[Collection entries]
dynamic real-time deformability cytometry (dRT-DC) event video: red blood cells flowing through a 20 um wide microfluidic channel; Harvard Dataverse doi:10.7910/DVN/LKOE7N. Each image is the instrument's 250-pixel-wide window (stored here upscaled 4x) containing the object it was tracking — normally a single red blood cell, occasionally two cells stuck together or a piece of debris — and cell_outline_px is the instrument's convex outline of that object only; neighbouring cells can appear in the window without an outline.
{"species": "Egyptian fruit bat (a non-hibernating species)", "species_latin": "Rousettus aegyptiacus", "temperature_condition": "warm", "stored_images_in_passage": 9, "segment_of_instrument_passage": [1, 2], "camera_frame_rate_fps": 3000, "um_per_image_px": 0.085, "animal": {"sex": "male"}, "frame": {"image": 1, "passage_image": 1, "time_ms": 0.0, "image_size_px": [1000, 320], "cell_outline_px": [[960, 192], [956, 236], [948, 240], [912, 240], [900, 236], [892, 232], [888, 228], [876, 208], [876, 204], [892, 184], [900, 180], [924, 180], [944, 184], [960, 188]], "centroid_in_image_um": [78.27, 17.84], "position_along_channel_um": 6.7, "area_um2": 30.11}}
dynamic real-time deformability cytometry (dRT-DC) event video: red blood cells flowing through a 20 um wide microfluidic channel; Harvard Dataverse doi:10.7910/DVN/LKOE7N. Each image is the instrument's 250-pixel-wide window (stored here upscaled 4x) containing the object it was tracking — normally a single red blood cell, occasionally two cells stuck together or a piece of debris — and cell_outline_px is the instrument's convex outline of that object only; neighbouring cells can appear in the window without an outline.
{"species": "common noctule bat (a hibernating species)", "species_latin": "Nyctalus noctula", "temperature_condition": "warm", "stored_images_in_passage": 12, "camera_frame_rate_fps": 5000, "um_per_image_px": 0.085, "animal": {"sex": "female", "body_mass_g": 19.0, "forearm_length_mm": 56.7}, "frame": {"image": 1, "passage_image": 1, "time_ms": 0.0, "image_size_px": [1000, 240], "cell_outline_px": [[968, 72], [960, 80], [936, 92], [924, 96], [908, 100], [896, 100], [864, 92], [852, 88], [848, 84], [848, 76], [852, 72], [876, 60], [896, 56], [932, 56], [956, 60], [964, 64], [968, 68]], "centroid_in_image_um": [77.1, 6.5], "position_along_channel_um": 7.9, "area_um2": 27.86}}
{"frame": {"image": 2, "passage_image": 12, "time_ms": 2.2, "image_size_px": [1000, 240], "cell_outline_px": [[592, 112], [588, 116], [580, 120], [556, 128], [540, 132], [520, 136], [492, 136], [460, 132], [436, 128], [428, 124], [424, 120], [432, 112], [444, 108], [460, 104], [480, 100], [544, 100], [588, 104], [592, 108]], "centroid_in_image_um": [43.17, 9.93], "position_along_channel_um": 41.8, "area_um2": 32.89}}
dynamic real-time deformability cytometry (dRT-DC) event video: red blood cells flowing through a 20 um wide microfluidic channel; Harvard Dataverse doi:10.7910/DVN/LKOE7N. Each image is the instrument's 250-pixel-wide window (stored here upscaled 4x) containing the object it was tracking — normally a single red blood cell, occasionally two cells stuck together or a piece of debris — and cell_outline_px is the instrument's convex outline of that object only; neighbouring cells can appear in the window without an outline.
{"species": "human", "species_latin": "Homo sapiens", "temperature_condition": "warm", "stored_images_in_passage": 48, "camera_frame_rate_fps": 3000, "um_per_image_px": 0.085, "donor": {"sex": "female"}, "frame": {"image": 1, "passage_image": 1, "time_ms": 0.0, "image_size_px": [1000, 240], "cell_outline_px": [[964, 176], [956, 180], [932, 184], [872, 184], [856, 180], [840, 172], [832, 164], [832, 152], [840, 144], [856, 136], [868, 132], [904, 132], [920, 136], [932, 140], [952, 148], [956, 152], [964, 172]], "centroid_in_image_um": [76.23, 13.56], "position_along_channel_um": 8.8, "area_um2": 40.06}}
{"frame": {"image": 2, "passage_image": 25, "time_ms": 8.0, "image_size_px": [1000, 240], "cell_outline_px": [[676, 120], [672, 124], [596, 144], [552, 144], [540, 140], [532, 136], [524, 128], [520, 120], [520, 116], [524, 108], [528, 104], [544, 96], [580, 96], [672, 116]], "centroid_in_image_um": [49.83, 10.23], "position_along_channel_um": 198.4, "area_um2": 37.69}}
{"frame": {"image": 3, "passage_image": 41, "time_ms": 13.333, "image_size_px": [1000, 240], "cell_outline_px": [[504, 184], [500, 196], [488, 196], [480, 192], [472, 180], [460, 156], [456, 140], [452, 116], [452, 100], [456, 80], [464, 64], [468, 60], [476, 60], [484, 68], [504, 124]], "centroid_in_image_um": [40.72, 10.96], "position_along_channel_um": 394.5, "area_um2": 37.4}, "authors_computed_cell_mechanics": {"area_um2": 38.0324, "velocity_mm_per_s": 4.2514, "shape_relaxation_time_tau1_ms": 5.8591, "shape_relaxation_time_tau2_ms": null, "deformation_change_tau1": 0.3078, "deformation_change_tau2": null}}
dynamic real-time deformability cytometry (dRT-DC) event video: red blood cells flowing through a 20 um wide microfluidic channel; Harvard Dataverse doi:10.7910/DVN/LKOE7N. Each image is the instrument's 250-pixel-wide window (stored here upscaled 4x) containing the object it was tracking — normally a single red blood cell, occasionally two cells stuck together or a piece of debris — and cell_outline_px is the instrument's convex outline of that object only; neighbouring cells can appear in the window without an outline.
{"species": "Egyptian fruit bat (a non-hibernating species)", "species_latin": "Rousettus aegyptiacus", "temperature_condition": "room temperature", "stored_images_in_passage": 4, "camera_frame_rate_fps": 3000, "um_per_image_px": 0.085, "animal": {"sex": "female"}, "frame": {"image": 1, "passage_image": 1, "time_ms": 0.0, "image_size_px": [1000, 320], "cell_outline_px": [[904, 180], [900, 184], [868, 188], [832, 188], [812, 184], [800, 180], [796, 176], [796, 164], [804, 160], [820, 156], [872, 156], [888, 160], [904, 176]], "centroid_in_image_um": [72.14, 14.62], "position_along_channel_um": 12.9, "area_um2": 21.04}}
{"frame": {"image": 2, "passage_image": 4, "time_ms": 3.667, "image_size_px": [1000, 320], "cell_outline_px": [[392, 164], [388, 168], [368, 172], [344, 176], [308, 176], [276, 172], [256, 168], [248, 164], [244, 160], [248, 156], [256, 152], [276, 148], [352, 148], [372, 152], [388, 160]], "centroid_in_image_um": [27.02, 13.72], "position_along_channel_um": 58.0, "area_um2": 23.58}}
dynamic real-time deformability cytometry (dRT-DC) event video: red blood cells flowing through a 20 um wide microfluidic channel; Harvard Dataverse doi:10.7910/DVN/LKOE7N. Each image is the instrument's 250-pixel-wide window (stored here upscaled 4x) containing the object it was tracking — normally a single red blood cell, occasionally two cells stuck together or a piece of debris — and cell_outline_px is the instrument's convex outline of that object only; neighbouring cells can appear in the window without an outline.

*Exercise brief:*
Please output the entries above, every line exactly as it reads.

*Output below:*
dynamic real-time deformability cytometry (dRT-DC) event video: red blood cells flowing through a 20 um wide microfluidic channel; Harvard Dataverse doi:10.7910/DVN/LKOE7N. Each image is the instrument's 250-pixel-wide window (stored here upscaled 4x) containing the object it was tracking — normally a single red blood cell, occasionally two cells stuck together or a piece of debris — and cell_outline_px is the instrument's convex outline of that object only; neighbouring cells can appear in the window without an outline.
{"species": "Egyptian fruit bat (a non-hibernating species)", "species_latin": "Rousettus aegyptiacus", "temperature_condition": "warm", "stored_images_in_passage": 9, "segment_of_instrument_passage": [1, 2], "camera_frame_rate_fps": 3000, "um_per_image_px": 0.085, "animal": {"sex": "male"}, "frame": {"image": 1, "passage_image": 1, "time_ms": 0.0, "image_size_px": [1000, 320], "cell_outline_px": [[960, 192], [956, 236], [948, 240], [912, 240], [900, 236], [892, 232], [888, 228], [876, 208], [876, 204], [892, 184], [900, 180], [924, 180], [944, 184], [960, 188]], "centroid_in_image_um": [78.27, 17.84], "position_along_channel_um": 6.7, "area_um2": 30.11}}
dynamic real-time deformability cytometry (dRT-DC) event video: red blood cells flowing through a 20 um wide microfluidic channel; Harvard Dataverse doi:10.7910/DVN/LKOE7N. Each image is the instrument's 250-pixel-wide window (stored here upscaled 4x) containing the object it was tracking — normally a single red blood cell, occasionally two cells stuck together or a piece of debris — and cell_outline_px is the instrument's convex outline of that object only; neighbouring cells can appear in the window without an outline.
{"species": "common noctule bat (a hibernating species)", "species_latin": "Nyctalus noctula", "temperature_condition": "warm", "stored_images_in_passage": 12, "camera_frame_rate_fps": 5000, "um_per_image_px": 0.085, "animal": {"sex": "female", "body_mass_g": 19.0, "forearm_length_mm": 56.7}, "frame": {"image": 1, "passage_image": 1, "time_ms": 0.0, "image_size_px": [1000, 240], "cell_outline_px": [[968, 72], [960, 80], [936, 92], [924, 96], [908, 100], [896, 100], [864, 92], [852, 88], [848, 84], [848, 76], [852, 72], [876, 60], [896, 56], [932, 56], [956, 60], [964, 64], [968, 68]], "centroid_in_image_um": [77.1, 6.5], "position_along_channel_um": 7.9, "area_um2": 27.86}}
{"frame": {"image": 2, "passage_image": 12, "time_ms": 2.2, "image_size_px": [1000, 240], "cell_outline_px": [[592, 112], [588, 116], [580, 120], [556, 128], [540, 132], [520, 136], [492, 136], [460, 132], [436, 128], [428, 124], [424, 120], [432, 112], [444, 108], [460, 104], [480, 100], [544, 100], [588, 104], [592, 108]], "centroid_in_image_um": [43.17, 9.93], "position_along_channel_um": 41.8, "area_um2": 32.89}}
dynamic real-time deformability cytometry (dRT-DC) event video: red blood cells flowing through a 20 um wide microfluidic channel; Harvard Dataverse doi:10.7910/DVN/LKOE7N. Each image is the instrument's 250-pixel-wide window (stored here upscaled 4x) containing the object it was tracking — normally a single red blood cell, occasionally two cells stuck together or a piece of debris — and cell_outline_px is the instrument's convex outline of that object only; neighbouring cells can appear in the window without an outline.
{"species": "human", "species_latin": "Homo sapiens", "temperature_condition": "warm", "stored_images_in_passage": 48, "camera_frame_rate_fps": 3000, "um_per_image_px": 0.085, "donor": {"sex": "female"}, "frame": {"image": 1, "passage_image": 1, "time_ms": 0.0, "image_size_px": [1000, 240], "cell_outline_px": [[964, 176], [956, 180], [932, 184], [872, 184], [856, 180], [840, 172], [832, 164], [832, 152], [840, 144], [856, 136], [868, 132], [904, 132], [920, 136], [932, 140], [952, 148], [956, 152], [964, 172]], "centroid_in_image_um": [76.23, 13.56], "position_along_channel_um": 8.8, "area_um2": 40.06}}
{"frame": {"image": 2, "passage_image": 25, "time_ms": 8.0, "image_size_px": [1000, 240], "cell_outline_px": [[676, 120], [672, 124], [596, 144], [552, 144], [540, 140], [532, 136], [524, 128], [520, 120], [520, 116], [524, 108], [528, 104], [544, 96], [580, 96], [672, 116]], "centroid_in_image_um": [49.83, 10.23], "position_along_channel_um": 198.4, "area_um2": 37.69}}
{"frame": {"image": 3, "passage_image": 41, "time_ms": 13.333, "image_size_px": [1000, 240], "cell_outline_px": [[504, 184], [500, 196], [488, 196], [480, 192], [472, 180], [460, 156], [456, 140], [452, 116], [452, 100], [456, 80], [464, 64], [468, 60], [476, 60], [484, 68], [504, 124]], "centroid_in_image_um": [40.72, 10.96], "position_along_channel_um": 394.5, "area_um2": 37.4}, "authors_computed_cell_mechanics": {"area_um2": 38.0324, "velocity_mm_per_s": 4.2514, "shape_relaxation_time_tau1_ms": 5.8591, "shape_relaxation_time_tau2_ms": null, "deformation_change_tau1": 0.3078, "deformation_change_tau2": null}}
dynamic real-time deformability cytometry (dRT-DC) event video: red blood cells flowing through a 20 um wide microfluidic channel; Harvard Dataverse doi:10.7910/DVN/LKOE7N. Each image is the instrument's 250-pixel-wide window (stored here upscaled 4x) containing the object it was tracking — normally a single red blood cell, occasionally two cells stuck together or a piece of debris — and cell_outline_px is the instrument's convex outline of that object only; neighbouring cells can appear in the window without an outline.
{"species": "Egyptian fruit bat (a non-hibernating species)", "species_latin": "Rousettus aegyptiacus", "temperature_condition": "room temperature", "stored_images_in_passage": 4, "camera_frame_rate_fps": 3000, "um_per_image_px": 0.085, "animal": {"sex": "female"}, "frame": {"image": 1, "passage_image": 1, "time_ms": 0.0, "image_size_px": [1000, 320], "cell_outline_px": [[904, 180], [900, 184], [868, 188], [832, 188], [812, 184], [800, 180], [796, 176], [796, 164], [804, 160], [820, 156], [872, 156], [888, 160], [904, 176]], "centroid_in_image_um": [72.14, 14.62], "position_along_channel_um": 12.9, "area_um2": 21.04}}
{"frame": {"image": 2, "passage_image": 4, "time_ms": 3.667, "image_size_px": [1000, 320], "cell_outline_px": [[392, 164], [388, 168], [368, 172], [344, 176], [308, 176], [276, 172], [256, 168], [248, 164], [244, 160], [248, 156], [256, 152], [276, 148], [352, 148], [372, 152], [388, 160]], "centroid_in_image_um": [27.02, 13.72], "position_along_channel_um": 58.0, "area_um2": 23.58}}
dynamic real-time deformability cytometry (dRT-DC) event video: red blood cells flowing through a 20 um wide microfluidic channel; Harvard Dataverse doi:10.7910/DVN/LKOE7N. Each image is the instrument's 250-pixel-wide window (stored here upscaled 4x) containing the object it was tracking — normally a single red blood cell, occasionally two cells stuck together or a piece of debris — and cell_outline_px is the instrument's convex outline of that object only; neighbouring cells can appear in the window without an outline.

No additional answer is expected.